Nearly half of U.S. lakes and reservoirs contain fish with potentially harmful levels of the toxic metal mercury, according to a federal study released in November.
The EPA found mercury-a pollutant primarily released from coal-fired power plants-and polychlorinated biphenyls in all fish samples it collected from 500 lakes and reservoirs from 2000-2003. At 49 percent of those lakes and reservoirs, mercury concentrations exceeded levels that the EPA says are safe for people eating average amounts of fish. Mercury consumed by eating fish can damage the nervous system and cause learning disabilities in developing fetuses and young children.
Fewer lakes and reservoirs -17 percent- had fish containing polychlorinated biphenyls, or PCBs, which were banned in the late 1970s because of their potential impacts on human health, although they can linger in the environment.

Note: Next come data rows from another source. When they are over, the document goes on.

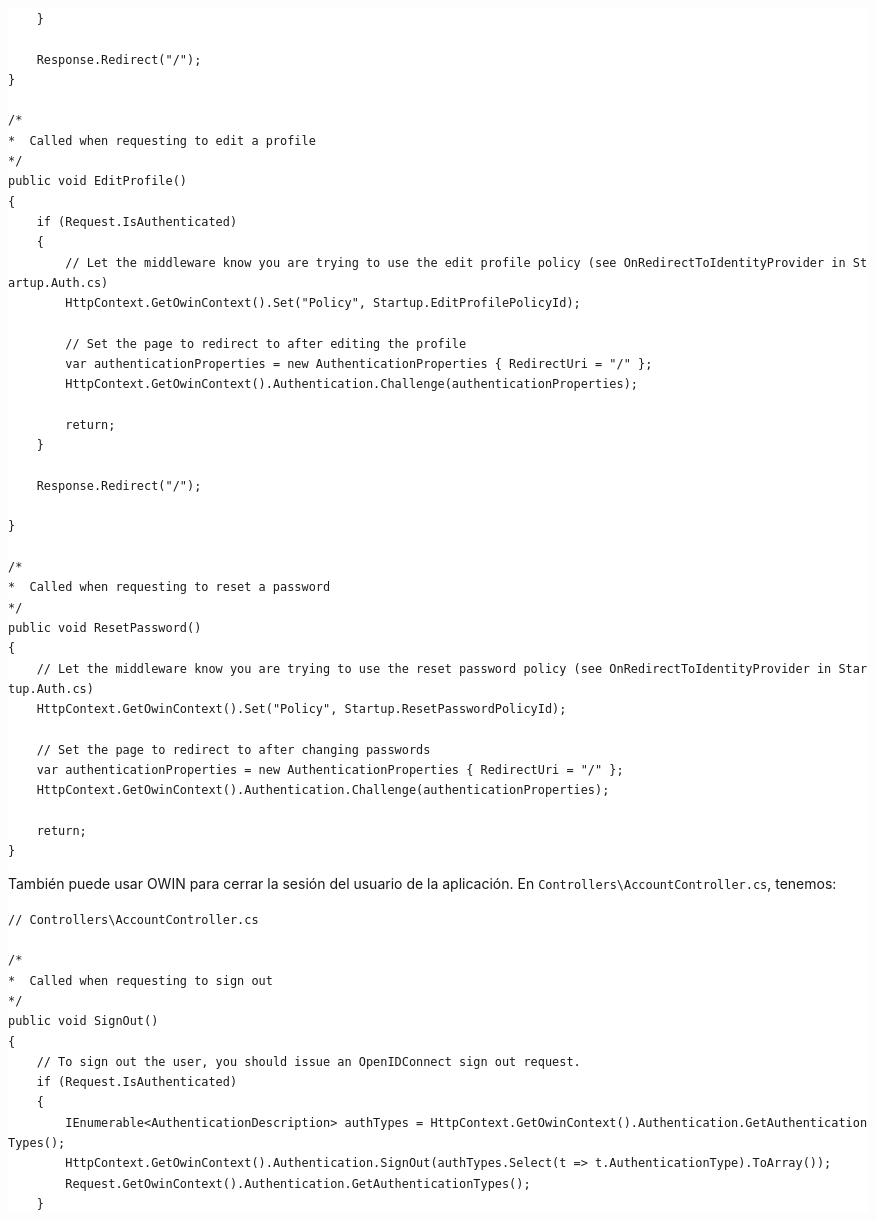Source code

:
```CSharp
    }

    Response.Redirect("/");
}

/*
*  Called when requesting to edit a profile
*/
public void EditProfile()
{
    if (Request.IsAuthenticated)
    {
        // Let the middleware know you are trying to use the edit profile policy (see OnRedirectToIdentityProvider in Startup.Auth.cs)
        HttpContext.GetOwinContext().Set("Policy", Startup.EditProfilePolicyId);

        // Set the page to redirect to after editing the profile
        var authenticationProperties = new AuthenticationProperties { RedirectUri = "/" };
        HttpContext.GetOwinContext().Authentication.Challenge(authenticationProperties);

        return;
    }

    Response.Redirect("/");

}

/*
*  Called when requesting to reset a password
*/
public void ResetPassword()
{
    // Let the middleware know you are trying to use the reset password policy (see OnRedirectToIdentityProvider in Startup.Auth.cs)
    HttpContext.GetOwinContext().Set("Policy", Startup.ResetPasswordPolicyId);

    // Set the page to redirect to after changing passwords
    var authenticationProperties = new AuthenticationProperties { RedirectUri = "/" };
    HttpContext.GetOwinContext().Authentication.Challenge(authenticationProperties);

    return;
}
```

También puede usar OWIN para cerrar la sesión del usuario de la aplicación. En `Controllers\AccountController.cs`, tenemos:

```CSharp
// Controllers\AccountController.cs

/*
*  Called when requesting to sign out
*/
public void SignOut()
{
    // To sign out the user, you should issue an OpenIDConnect sign out request.
    if (Request.IsAuthenticated)
    {
        IEnumerable<AuthenticationDescription> authTypes = HttpContext.GetOwinContext().Authentication.GetAuthenticationTypes();
        HttpContext.GetOwinContext().Authentication.SignOut(authTypes.Select(t => t.AuthenticationType).ToArray());
        Request.GetOwinContext().Authentication.GetAuthenticationTypes();
    }
```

The study is the latest to highlight how widespread mercury pollution has become.
In August, the U.S. Geological Survey released a study of fish contamination based on a survey of 300 streams nationwide. That research found mercury in all fish sampled, but only about a quarter of the fish had mercury levels exceeding EPA levels.
The EPA said its findings underscore the need to further reduce mercury pollution and make sure that fish consumption advisories are followed.
Earlier this year, the Obama administration said it would begin crafting new regulations to control mercury emissions from power plants after a federal appeals court threw out plans drafted by the Bush administration and favored by industry.
Bay region scientists over the years have considered mercury to be one of the contaminants of greatest concern in the watershed, and numerous fish consumption advisories exist in the Bay and its rivers. The Chesapeake Bay Foundation in October threatened to file suit over mercury emissions from a proposed new coal-fired power plant in Virginia.
Figures in a 2007 fact sheet produced by the Bay Program Scientific and Technical Advisory Committee showed that a bit more than half of the mercury deposition on the watershed originates from the six states that drain into the Bay. Since that time, Maryland, Delaware and New York have required further mercury emission reductions from power plants, according to an October report from the congressional Government Accountability Office.